« Libération », 2 avril 2022
A l’entrée des campements, des associations ont installé des boîtes portant les noms et numéros de téléphone de migrants pour rappeler aux autorités qu’elles doivent leur permettre de faire valoir leurs droits avant de procéder à des expulsions
par Stéphanie Maurice (Lille)
Des boîtes métalliques, destinées à recevoir du courrier, devant la jungle de Calais. C’est la nouvelle initiative portée par les associations d’aide aux exilés pour tenter de limiter les expulsions de ces campements précaires. En tout cas celles qui, se produisant en moyenne une fois par mois, peuvent vider entièrement un terrain, selon l’association Human Rights Observers (HRO), qui documente les actions de l’Etat envers les exilés. Aujourd’hui, ces derniers seraient 1 600 à Calais, estiment les associatifs. Ils fuient en majorité des pays en guerre, Soudan, Erythrée, Afghanistan, et veulent rejoindre la Grande-Bretagne.

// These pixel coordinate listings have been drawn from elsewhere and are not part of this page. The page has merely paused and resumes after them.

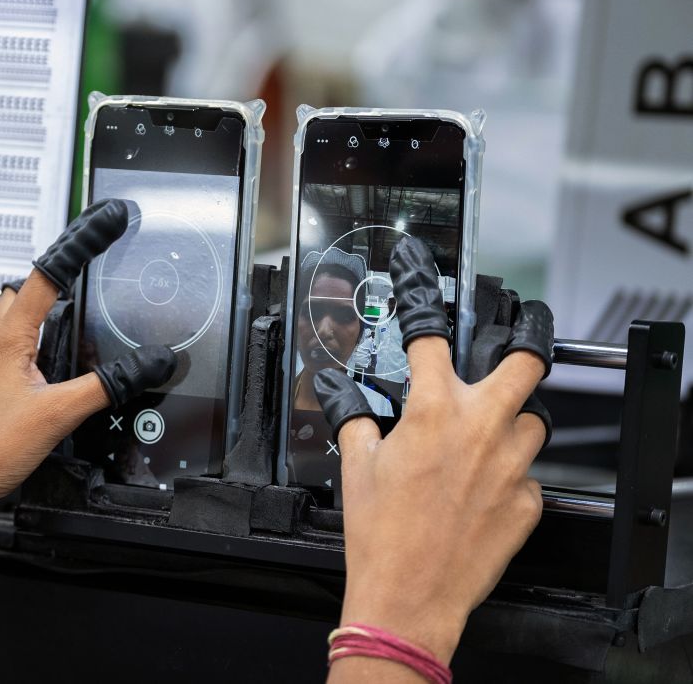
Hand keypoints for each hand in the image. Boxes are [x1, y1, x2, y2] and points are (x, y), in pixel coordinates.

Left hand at [0, 200, 175, 532]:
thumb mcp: (59, 415)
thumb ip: (107, 385)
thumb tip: (146, 364)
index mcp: (6, 337)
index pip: (47, 273)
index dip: (79, 243)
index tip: (104, 224)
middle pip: (26, 290)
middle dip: (58, 278)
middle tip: (91, 271)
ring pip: (17, 320)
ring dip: (45, 314)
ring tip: (78, 324)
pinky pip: (13, 350)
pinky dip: (37, 347)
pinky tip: (52, 374)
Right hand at [315, 238, 552, 663]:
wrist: (410, 595)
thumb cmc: (380, 534)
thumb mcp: (356, 464)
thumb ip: (354, 416)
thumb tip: (338, 393)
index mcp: (433, 412)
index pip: (432, 336)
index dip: (423, 299)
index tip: (421, 275)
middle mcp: (481, 430)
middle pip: (528, 362)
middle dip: (524, 344)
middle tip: (512, 346)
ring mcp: (511, 467)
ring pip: (532, 421)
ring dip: (509, 421)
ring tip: (482, 437)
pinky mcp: (527, 502)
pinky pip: (527, 473)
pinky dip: (508, 473)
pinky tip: (480, 488)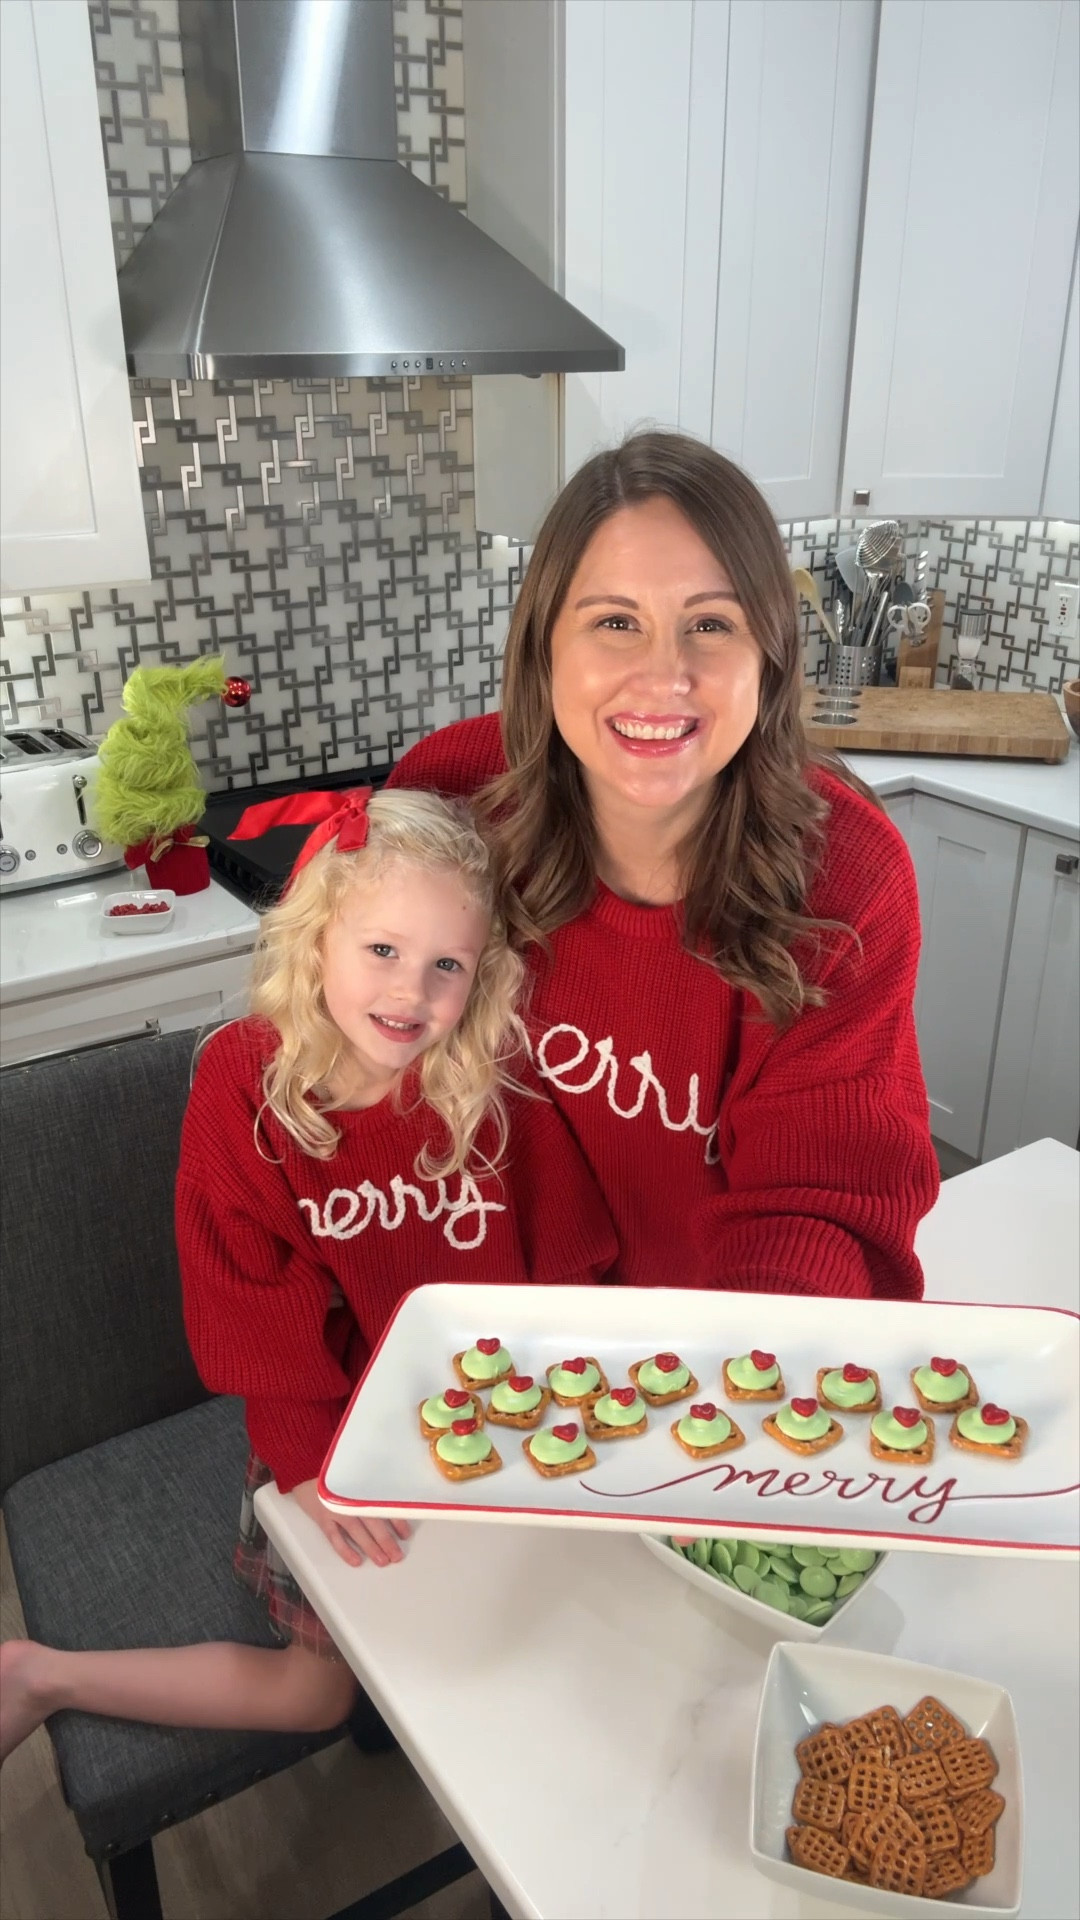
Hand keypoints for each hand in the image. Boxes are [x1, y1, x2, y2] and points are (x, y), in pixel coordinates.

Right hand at [290, 1477, 410, 1568]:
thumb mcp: (357, 1474)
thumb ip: (372, 1487)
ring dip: (370, 1547)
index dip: (396, 1520)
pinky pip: (334, 1537)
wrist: (305, 1469)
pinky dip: (345, 1550)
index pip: (383, 1505)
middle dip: (386, 1540)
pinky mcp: (322, 1518)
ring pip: (356, 1531)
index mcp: (362, 1486)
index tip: (406, 1534)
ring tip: (383, 1561)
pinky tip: (356, 1560)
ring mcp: (335, 1509)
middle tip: (397, 1556)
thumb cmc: (336, 1474)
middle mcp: (350, 1498)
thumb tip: (395, 1503)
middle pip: (373, 1521)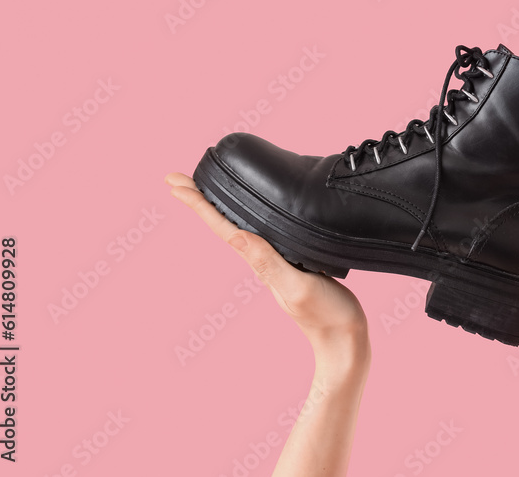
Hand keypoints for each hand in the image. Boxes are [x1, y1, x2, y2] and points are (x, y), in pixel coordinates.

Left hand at [165, 173, 369, 380]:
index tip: (175, 184)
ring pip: (240, 228)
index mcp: (261, 261)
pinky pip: (262, 235)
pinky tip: (252, 214)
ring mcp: (276, 263)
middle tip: (174, 178)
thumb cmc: (326, 315)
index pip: (223, 228)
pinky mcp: (292, 263)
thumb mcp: (297, 287)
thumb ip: (267, 263)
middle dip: (199, 200)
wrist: (344, 340)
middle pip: (224, 224)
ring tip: (203, 190)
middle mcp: (263, 260)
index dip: (199, 205)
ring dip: (219, 208)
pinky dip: (249, 218)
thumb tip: (237, 236)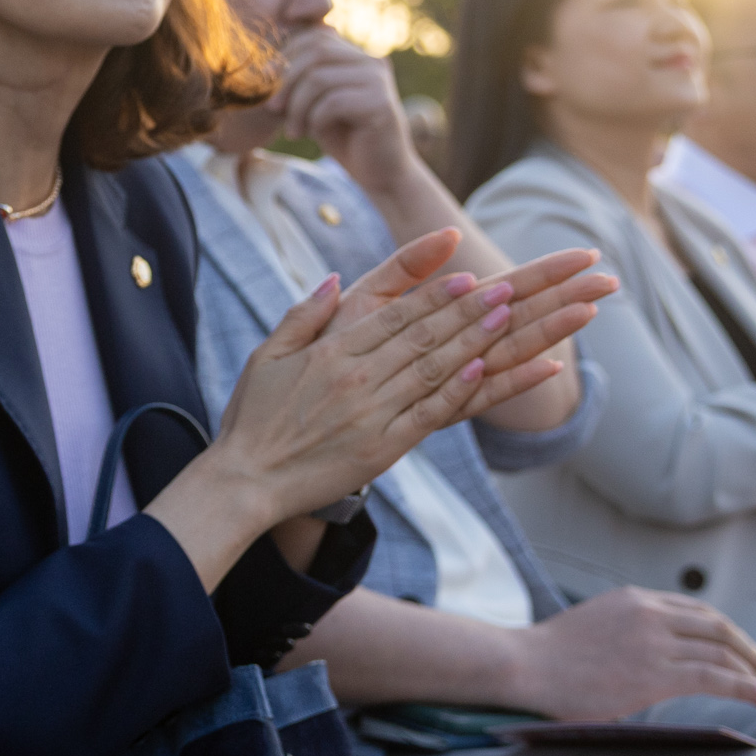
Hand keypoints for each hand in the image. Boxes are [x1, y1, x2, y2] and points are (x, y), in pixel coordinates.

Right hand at [203, 230, 604, 525]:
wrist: (247, 479)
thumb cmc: (253, 417)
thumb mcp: (265, 355)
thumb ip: (303, 315)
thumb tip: (335, 279)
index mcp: (330, 353)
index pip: (394, 316)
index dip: (434, 295)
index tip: (467, 276)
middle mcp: (357, 378)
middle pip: (423, 336)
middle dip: (468, 308)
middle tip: (506, 285)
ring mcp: (374, 413)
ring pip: (434, 368)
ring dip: (475, 339)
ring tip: (508, 314)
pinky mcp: (384, 447)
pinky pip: (429, 413)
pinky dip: (459, 389)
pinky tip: (486, 369)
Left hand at [269, 28, 422, 191]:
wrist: (381, 174)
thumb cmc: (346, 139)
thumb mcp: (318, 104)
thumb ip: (303, 80)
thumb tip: (270, 65)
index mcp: (357, 57)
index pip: (316, 37)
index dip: (286, 55)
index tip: (268, 82)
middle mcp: (372, 62)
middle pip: (316, 51)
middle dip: (287, 80)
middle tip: (273, 108)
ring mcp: (379, 81)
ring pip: (319, 78)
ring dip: (297, 106)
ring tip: (293, 130)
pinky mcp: (381, 104)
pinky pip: (332, 103)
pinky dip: (313, 119)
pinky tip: (309, 134)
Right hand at [503, 587, 755, 718]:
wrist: (524, 664)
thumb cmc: (549, 657)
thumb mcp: (594, 627)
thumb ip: (627, 633)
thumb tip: (647, 658)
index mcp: (634, 599)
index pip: (695, 611)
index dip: (726, 631)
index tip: (742, 650)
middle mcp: (650, 613)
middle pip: (717, 627)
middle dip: (749, 649)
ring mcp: (654, 642)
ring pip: (722, 651)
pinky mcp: (656, 673)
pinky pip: (715, 677)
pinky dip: (748, 687)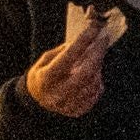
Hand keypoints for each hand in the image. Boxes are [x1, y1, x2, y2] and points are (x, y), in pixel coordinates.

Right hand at [23, 2, 124, 116]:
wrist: (36, 100)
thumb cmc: (43, 74)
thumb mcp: (45, 60)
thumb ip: (63, 51)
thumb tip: (85, 41)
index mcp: (46, 78)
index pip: (67, 57)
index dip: (82, 42)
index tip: (93, 29)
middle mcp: (57, 94)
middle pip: (85, 73)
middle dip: (97, 53)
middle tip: (103, 39)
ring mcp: (68, 105)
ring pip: (93, 83)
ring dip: (98, 66)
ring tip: (96, 55)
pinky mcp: (77, 111)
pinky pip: (95, 94)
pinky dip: (97, 81)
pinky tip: (94, 73)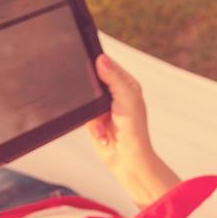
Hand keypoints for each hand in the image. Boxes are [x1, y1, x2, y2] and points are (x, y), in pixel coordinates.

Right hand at [87, 53, 152, 171]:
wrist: (126, 158)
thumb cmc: (134, 130)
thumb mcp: (126, 98)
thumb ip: (114, 78)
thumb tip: (101, 59)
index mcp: (126, 84)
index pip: (109, 65)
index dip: (98, 62)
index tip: (88, 63)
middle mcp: (114, 93)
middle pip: (94, 80)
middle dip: (92, 90)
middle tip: (100, 103)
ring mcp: (103, 107)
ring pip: (86, 97)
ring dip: (93, 113)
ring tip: (104, 124)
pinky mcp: (93, 119)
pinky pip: (83, 114)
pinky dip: (91, 124)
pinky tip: (102, 133)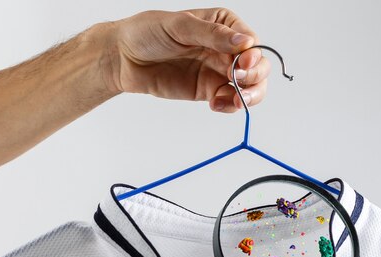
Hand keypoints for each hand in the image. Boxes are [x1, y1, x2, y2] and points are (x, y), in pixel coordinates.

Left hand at [103, 8, 268, 112]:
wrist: (123, 58)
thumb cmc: (148, 33)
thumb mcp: (180, 27)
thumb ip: (213, 35)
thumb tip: (244, 42)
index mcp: (224, 25)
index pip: (252, 42)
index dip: (253, 56)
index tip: (243, 65)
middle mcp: (226, 48)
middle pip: (257, 67)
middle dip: (254, 79)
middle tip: (238, 84)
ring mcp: (219, 71)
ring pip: (249, 87)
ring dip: (247, 97)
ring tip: (233, 101)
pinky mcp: (209, 90)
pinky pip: (230, 101)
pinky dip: (229, 106)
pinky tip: (216, 104)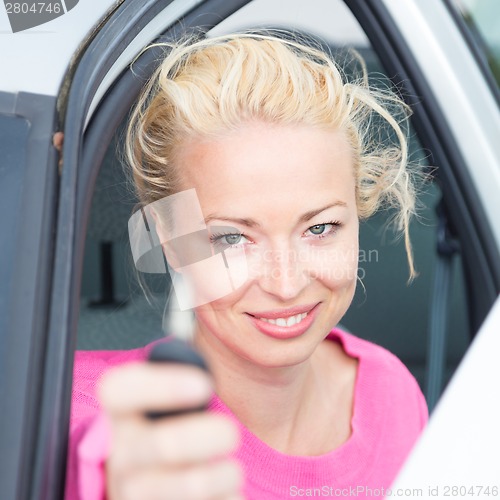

Ces expulsions massives doivent suivre le circuit légal classique : « Le propriétaire du terrain mandate un huissier, pour aller constater l’installation, et recueillir l’identité des personnes, pour les assigner en justice, explique une juriste de HRO. Mais celui-ci y va sans interprète, et demande en français l’identité des personnes ». Ce qui donne des procès-verbaux empreint d’incompréhension mutuelle. Par exemple ce référé affiché avant expulsion devant des ponts de Calais, sous lesquels dorment des exilés, relayé sur Twitter par l’Auberge des Migrants : « Je constate la présence de neuf personnes et de douze tentes. Un feu de camp est allumé. Plusieurs personnes viennent à notre rencontre. Je leur décline mes nom, prénom, qualité et objet de ma mission, et leur demande si elles parlent le français. Ces personnes ne semblent pas comprendre et pour unique réponse, j’obtiens »Arabic » ».
Conséquence, notent les associations d’aide aux exilés dans leur communiqué de presse, « les habitant.es de ces lieux sont sinistrement considéré.es par les autorités comme des “personnes non-dénommées” », impossibles à identifier, et donc à assigner en justice. « On passe donc à une autre procédure, celle d’une ordonnance sur requête devant le tribunal compétent », explique HRO. « Un juge va statuer, avec les éléments d’une seule des parties ». Le seul point de vue du propriétaire, sans entendre celui des exilés.
« On leur enlève leur humanité »
« C’est horrible de dire qu’ils n’ont pas d’identité, réagit Marguerite Combes, coordinatrice de l’association Utopia 56 à Calais, on leur enlève leur humanité. Les personnes exilées ont un nom, et il est possible de leur parler, à condition d’avoir un interprète ». Les boîtes aux lettres, fabriquées avec des portes métalliques de récup, ont déjà été installées devant trois campements de Calais, dans le quartier de Beau-Marais, et portent les prénoms et noms d’exilés volontaires. « Ce serait désormais de très mauvaise foi de dire qu’ils ne sont pas identifiables », estime Pierre Roques, coordinateur de l’Auberge des migrants. Sollicitée, la préfecture du Pas-de-Calais n’a pas encore réagi à cette initiative.
Les associations espèrent ainsi limiter les expulsions les plus importantes. Restent les évacuations habituelles, qui visent toutes les 36 ou 48 heures les mêmes lieux, une rotation policière qui rythme les matins calaisiens. « C’est quasi quotidien », note Pierre Roques. Les exilés doivent alors déplacer leur tente, par exemple en la posant sur le trottoir. Objectif : repérer les tentes sans occupants, et les enlever. « La police fait un tour, ensuite les gens remettent tout en place », explique le militant associatif. Ces opérations ont comme base légale la flagrance, à condition que l’installation illégale ait été constatée moins de 48 heures avant.
Ces offensives contre la légalité des expulsions menées à Calais ont déjà remporté un succès : la cour d’appel de Douai a condamné le préfet du Pas-de-Calais la semaine dernière pour avoir avoir pris l’initiative de procéder au démantèlement d’un camp d’exilés, en septembre 2020, sans autorisation du juge, normalement nécessaire. La préfecture n’a pas encore indiqué si elle souhaitait faire appel de cette décision.